### Input data:
▼

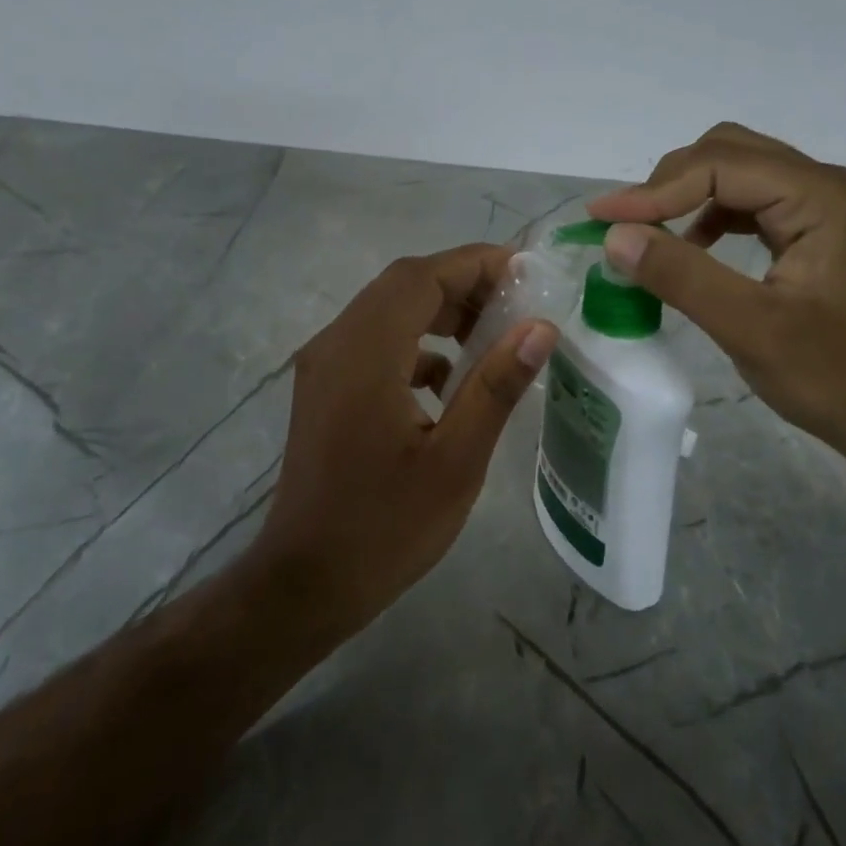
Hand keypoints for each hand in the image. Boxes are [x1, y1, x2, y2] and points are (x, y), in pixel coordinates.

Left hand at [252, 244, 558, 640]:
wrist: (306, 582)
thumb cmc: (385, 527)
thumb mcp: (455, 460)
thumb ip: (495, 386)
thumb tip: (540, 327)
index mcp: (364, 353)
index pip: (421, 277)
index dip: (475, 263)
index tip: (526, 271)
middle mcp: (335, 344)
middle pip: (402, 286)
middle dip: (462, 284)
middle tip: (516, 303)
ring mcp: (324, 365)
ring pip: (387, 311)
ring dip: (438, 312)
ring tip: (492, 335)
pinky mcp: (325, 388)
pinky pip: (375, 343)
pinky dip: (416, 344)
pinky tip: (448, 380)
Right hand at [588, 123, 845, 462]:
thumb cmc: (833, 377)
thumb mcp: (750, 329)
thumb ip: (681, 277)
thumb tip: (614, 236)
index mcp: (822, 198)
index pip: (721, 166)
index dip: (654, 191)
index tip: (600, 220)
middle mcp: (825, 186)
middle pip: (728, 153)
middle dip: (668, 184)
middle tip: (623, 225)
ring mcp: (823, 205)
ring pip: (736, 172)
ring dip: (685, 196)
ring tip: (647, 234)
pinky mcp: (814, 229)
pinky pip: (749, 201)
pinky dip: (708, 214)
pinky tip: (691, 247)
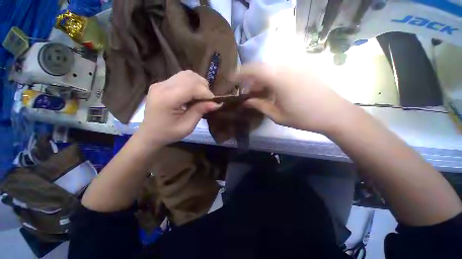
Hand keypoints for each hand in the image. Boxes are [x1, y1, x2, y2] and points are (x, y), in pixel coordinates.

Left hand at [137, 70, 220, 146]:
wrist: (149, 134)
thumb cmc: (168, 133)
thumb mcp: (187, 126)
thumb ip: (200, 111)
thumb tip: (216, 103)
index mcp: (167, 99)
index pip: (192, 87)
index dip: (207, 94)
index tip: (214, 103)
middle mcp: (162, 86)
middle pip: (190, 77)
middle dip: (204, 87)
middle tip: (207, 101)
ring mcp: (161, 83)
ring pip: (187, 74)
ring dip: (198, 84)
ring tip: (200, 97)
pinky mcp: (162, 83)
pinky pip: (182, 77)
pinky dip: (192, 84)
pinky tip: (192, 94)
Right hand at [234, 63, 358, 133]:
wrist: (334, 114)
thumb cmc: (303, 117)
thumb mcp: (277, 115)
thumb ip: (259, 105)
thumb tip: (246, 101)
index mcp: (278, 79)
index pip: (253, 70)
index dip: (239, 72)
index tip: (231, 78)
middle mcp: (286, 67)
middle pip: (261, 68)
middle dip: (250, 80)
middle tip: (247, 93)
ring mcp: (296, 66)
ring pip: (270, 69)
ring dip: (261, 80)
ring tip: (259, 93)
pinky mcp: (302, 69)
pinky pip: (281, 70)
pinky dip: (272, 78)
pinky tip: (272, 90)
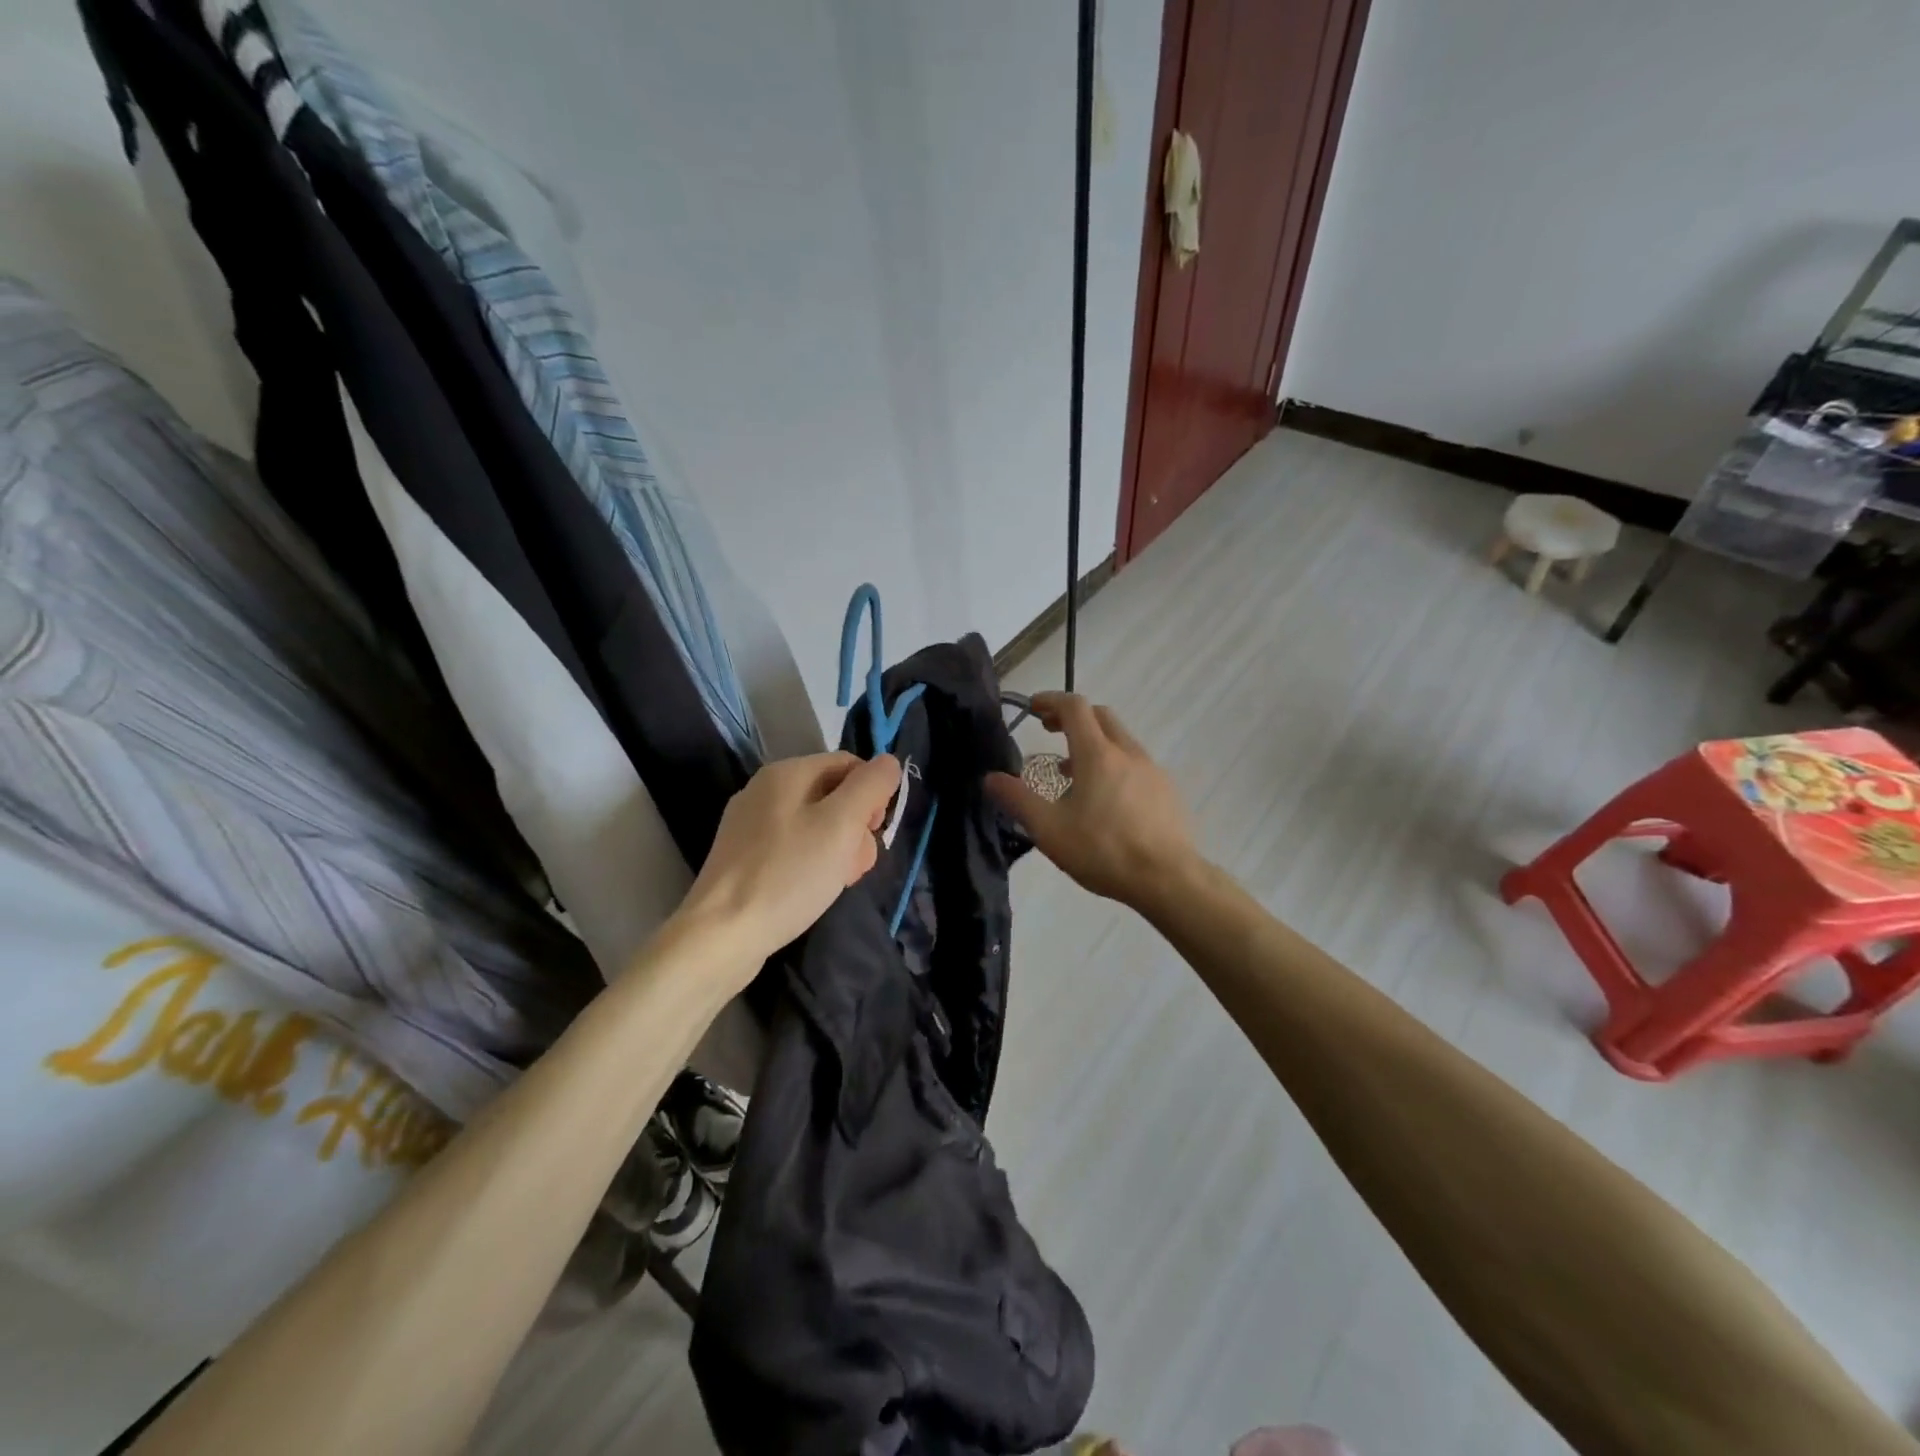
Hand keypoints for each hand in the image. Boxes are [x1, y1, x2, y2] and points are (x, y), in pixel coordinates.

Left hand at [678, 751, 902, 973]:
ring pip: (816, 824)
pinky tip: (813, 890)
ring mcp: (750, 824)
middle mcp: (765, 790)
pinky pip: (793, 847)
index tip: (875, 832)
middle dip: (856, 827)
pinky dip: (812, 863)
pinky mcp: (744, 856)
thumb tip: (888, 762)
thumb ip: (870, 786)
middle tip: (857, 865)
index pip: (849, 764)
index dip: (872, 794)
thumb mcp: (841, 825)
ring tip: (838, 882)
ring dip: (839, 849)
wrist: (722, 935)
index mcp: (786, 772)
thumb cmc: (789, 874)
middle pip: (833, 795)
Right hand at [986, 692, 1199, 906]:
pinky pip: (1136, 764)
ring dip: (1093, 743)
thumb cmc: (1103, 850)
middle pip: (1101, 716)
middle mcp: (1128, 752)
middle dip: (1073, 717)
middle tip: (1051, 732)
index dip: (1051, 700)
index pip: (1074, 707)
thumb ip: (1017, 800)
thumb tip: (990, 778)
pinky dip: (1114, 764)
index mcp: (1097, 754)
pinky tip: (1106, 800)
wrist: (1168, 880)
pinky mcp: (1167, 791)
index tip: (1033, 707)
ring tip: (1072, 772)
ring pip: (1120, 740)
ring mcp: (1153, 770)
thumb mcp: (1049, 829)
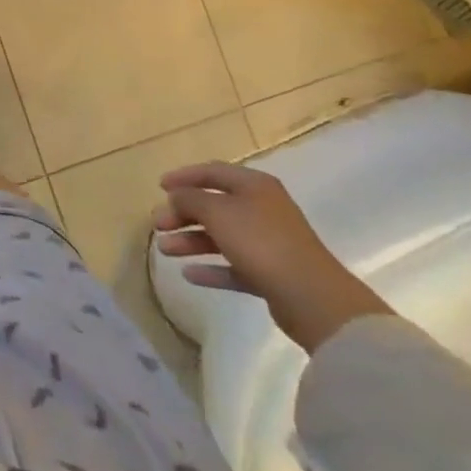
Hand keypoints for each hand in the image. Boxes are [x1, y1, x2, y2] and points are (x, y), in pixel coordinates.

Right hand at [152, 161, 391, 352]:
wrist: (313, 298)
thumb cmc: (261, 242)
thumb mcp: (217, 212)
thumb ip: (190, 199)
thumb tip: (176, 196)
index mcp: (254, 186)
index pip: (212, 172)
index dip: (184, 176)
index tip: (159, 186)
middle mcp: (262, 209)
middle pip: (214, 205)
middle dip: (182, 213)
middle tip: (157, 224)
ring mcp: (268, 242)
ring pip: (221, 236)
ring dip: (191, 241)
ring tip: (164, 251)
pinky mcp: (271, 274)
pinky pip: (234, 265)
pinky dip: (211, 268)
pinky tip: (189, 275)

▲

### What to do:
Above are the records; print them all exactly and keep the pictures out.

### Solution to this exercise:
Hand keypoints for each hand in the image. Boxes are [x1, y1, x2, y2] and points are (x, y), in pixel coordinates.

Left hand at [252, 244, 558, 640]:
wrist: (306, 582)
thumb cmc: (385, 527)
thumb mcp: (455, 460)
thumb ip: (495, 386)
thumb tip: (540, 327)
index mcp: (364, 353)
index pip: (421, 277)
index dip: (475, 263)
index tip: (526, 271)
middle mcp: (335, 344)
middle pip: (402, 286)
middle dip: (462, 284)
middle tip: (516, 303)
ring mcp: (324, 365)
ring pip: (387, 311)
ring dip: (438, 312)
ring tip: (492, 335)
pinky mcp: (325, 388)
pinky pip: (375, 343)
pinky dip: (416, 344)
pinky tip: (448, 380)
Right hand at [588, 123, 845, 462]:
thumb cmc: (833, 377)
thumb mcp: (750, 329)
thumb ip: (681, 277)
thumb tip: (614, 236)
index mcp: (822, 198)
index pip: (721, 166)
index dip: (654, 191)
index tip: (600, 220)
middle mcp: (825, 186)
middle pip: (728, 153)
middle dip: (668, 184)
middle tip: (623, 225)
ring mcp: (823, 205)
ring pip: (736, 172)
ring dip: (685, 196)
ring tip: (647, 234)
pinky mcp: (814, 229)
pinky pip: (749, 201)
pinky dip: (708, 214)
pinky tip: (691, 247)
Hand keypoints for each hand in the image. Boxes are [x1, y1, x2, y2] and points are (x, y), in pixel coordinates.

Left hand at [137, 70, 220, 146]:
wrist: (149, 134)
thumb cmc: (168, 133)
thumb mcp: (187, 126)
thumb ip: (200, 111)
thumb tip: (216, 103)
index mcp: (167, 99)
index pip: (192, 87)
index dip: (207, 94)
index tip: (214, 103)
middle mcp: (162, 86)
middle pip: (190, 77)
middle dip: (204, 87)
middle tip: (207, 101)
ring mcp: (161, 83)
ring pip: (187, 74)
ring dip: (198, 84)
ring tip: (200, 97)
pinky mcp: (162, 83)
pinky pip: (182, 77)
pinky dip: (192, 84)
pinky tip: (192, 94)
Right hand at [234, 63, 358, 133]:
wrist: (334, 114)
thumb cmc: (303, 117)
thumb mcp: (277, 115)
thumb ip: (259, 105)
thumb tip: (246, 101)
index mcp: (278, 79)
index pip: (253, 70)
index dip: (239, 72)
index tip: (231, 78)
middle mcp: (286, 67)
middle pip: (261, 68)
middle dip: (250, 80)
middle tip: (247, 93)
ring mcp: (296, 66)
ring pip: (270, 69)
ring dip: (261, 80)
ring tip: (259, 93)
pinky mcp: (302, 69)
pinky pip: (281, 70)
pinky dip: (272, 78)
pinky tip: (272, 90)
Hand keypoints for each hand in the image. Boxes are [x1, y1, x2, y2] and points are (x, y), in pixel coordinates.

Left hand at [678, 751, 902, 973]:
ring pip: (816, 824)
pinky tip: (813, 890)
ring mcp: (750, 824)
middle mcp: (765, 790)
pinky pip: (793, 847)
index tip: (875, 832)
middle dip: (856, 827)
pinky dip: (812, 863)
pinky mcp: (744, 856)
thumb tip: (888, 762)
thumb ip: (870, 786)
middle tip: (857, 865)
index pip: (849, 764)
index dip: (872, 794)
thumb mcp: (841, 825)
ring tip: (838, 882)
ring dip: (839, 849)
wrist: (722, 935)
index mcp: (786, 772)
thumb cmc: (789, 874)
middle pip: (833, 795)
Right hand at [986, 692, 1199, 906]:
pinky pip: (1136, 764)
ring dip: (1093, 743)
thumb cmc: (1103, 850)
middle pip: (1101, 716)
middle mcp: (1128, 752)
middle dip: (1073, 717)
middle tip: (1051, 732)
index dip: (1051, 700)
index pip: (1074, 707)
thumb ip: (1017, 800)
thumb tip: (990, 778)
pinky dip: (1114, 764)
index mcp: (1097, 754)
pinky tip: (1106, 800)
wrist: (1168, 880)
pinky mcp: (1167, 791)
index tip: (1033, 707)
ring tip: (1072, 772)
ring pip: (1120, 740)
ring mcp: (1153, 770)
thumb mcp: (1049, 829)
Hand keypoints for each hand in the image. Boxes are [x1, y1, x2, y2] and points are (x, y), in pixel coordinates.

Right hand at [152, 161, 391, 352]:
wrist: (313, 298)
thumb cmc: (261, 242)
thumb mcp: (217, 212)
thumb ip: (190, 199)
thumb tip: (176, 196)
index mcp: (254, 186)
index pip: (212, 172)
index dip: (184, 176)
index tip: (159, 186)
middle mcp: (262, 209)
middle pip: (214, 205)
middle dip: (182, 213)
middle tip: (157, 224)
ring mcp: (268, 242)
ring pip: (221, 236)
ring dip: (191, 241)
ring tip: (164, 251)
pinky mcp: (271, 274)
pinky pip: (234, 265)
pinky dip: (211, 268)
pinky tip: (189, 275)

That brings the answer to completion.